I get bringing in Thornton to go against the first two lefties in the 7th; why the hell do you leave him in to face the Giant’s best hitter in Buster Posey?
When Posey inevitably singles to put guys on first and second with one out … clearly the key point in the game and the post-season … why do you bring in a frigging rookie instead of your #1 shut-down, high leverage reliever (Clippard)?
Was anyone really shocked when Barrett walked the next guy to load the bases? Was anyone then subsequently surprised when he overgripped, overcome by the moment and bounced a mid 90s fastball to the fence? Wilson Ramos looked like an amateur trying to “block” that pitch, stabbing at it backhanded like someone who’s never caught before, but whatever. The damage had already been done. If it wasn’t a wild pitch, it would have been a deep ground out, or a sac fly; the run expectancy of bases loaded with one out is more than 1.5. I won’t even go into the little league IBB wild pitch; the poor guy was clearly still thinking about the run he just gave up and the weight of the team’s season was on his shoulders.

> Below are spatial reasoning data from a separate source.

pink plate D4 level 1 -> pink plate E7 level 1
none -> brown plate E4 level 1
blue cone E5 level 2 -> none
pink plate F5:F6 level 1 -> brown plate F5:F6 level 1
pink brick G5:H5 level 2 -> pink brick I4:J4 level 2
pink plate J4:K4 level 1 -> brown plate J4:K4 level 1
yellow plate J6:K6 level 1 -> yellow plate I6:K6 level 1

For the record, you’re not going to win a ton of games where you get just four hits. Gio Gonzalez once again proved he wasn’t up to the task, and the Nats were lucky to get out of the 5th without giving up a run (also a bases-loaded, one-out jam that Tanner Roark mostly created on his own but also mostly got out of thanks to a ballsy 2-0 changeup to Pablo Sandoval).
No, the story of this game and this series can be summarized with the following list of lines for the 4-game series:
- Leadoff hitter Denard Span: 2 for 19 with one walk.
- #3 hitter Jayson Werth: 1 for 17
- #4 hitter Adam LaRoche: 1 for 18
- #5 hitter Ian Desmond: 3 for 18.
All of those hits? Singles. No power, no driving the ball from the heart of the order. Basically, the top half of the Nats lineup played four games of automatic outs. Hard to win like that. The bottom half of the lineup wasn’t much better: Cabrera was just 3 for 15 though with two clutch hits and Ramos was just 2 for 17 in the series and was a guaranteed weak ground-ball to shortstop every time.
You’re not going to win games when your 3-4-5 hitters get 5 combined hits in four games, none for extra bases and none driving in any runs. Did you know that Anthony Rendon was 9-17 with a walk and scored ZERO runs in the series? He was on base TEN times in four games and never scored. That’s a huge indictment of the middle of the Nats order.
The only hitters who showed up in this series were the two youngest regulars on the field; Rendon and Harper. With three homers and a double in four games (driving in four of the 9 total runs the team scored), Harper showed once again why it was folly that he was batting 6th. He drove in exactly four runs; had he been batting with Rendon on all the time, he may have batted in double that and we’re talking about a different series.
Its a bummer; the Nats offense picked a really crummy time to shut down, to make Ryan Vogelsong look like a staff ace. And they’re out in the divisional round for the 2nd time in three years despite being the #1 seed. Tim Hudson: you have your answer.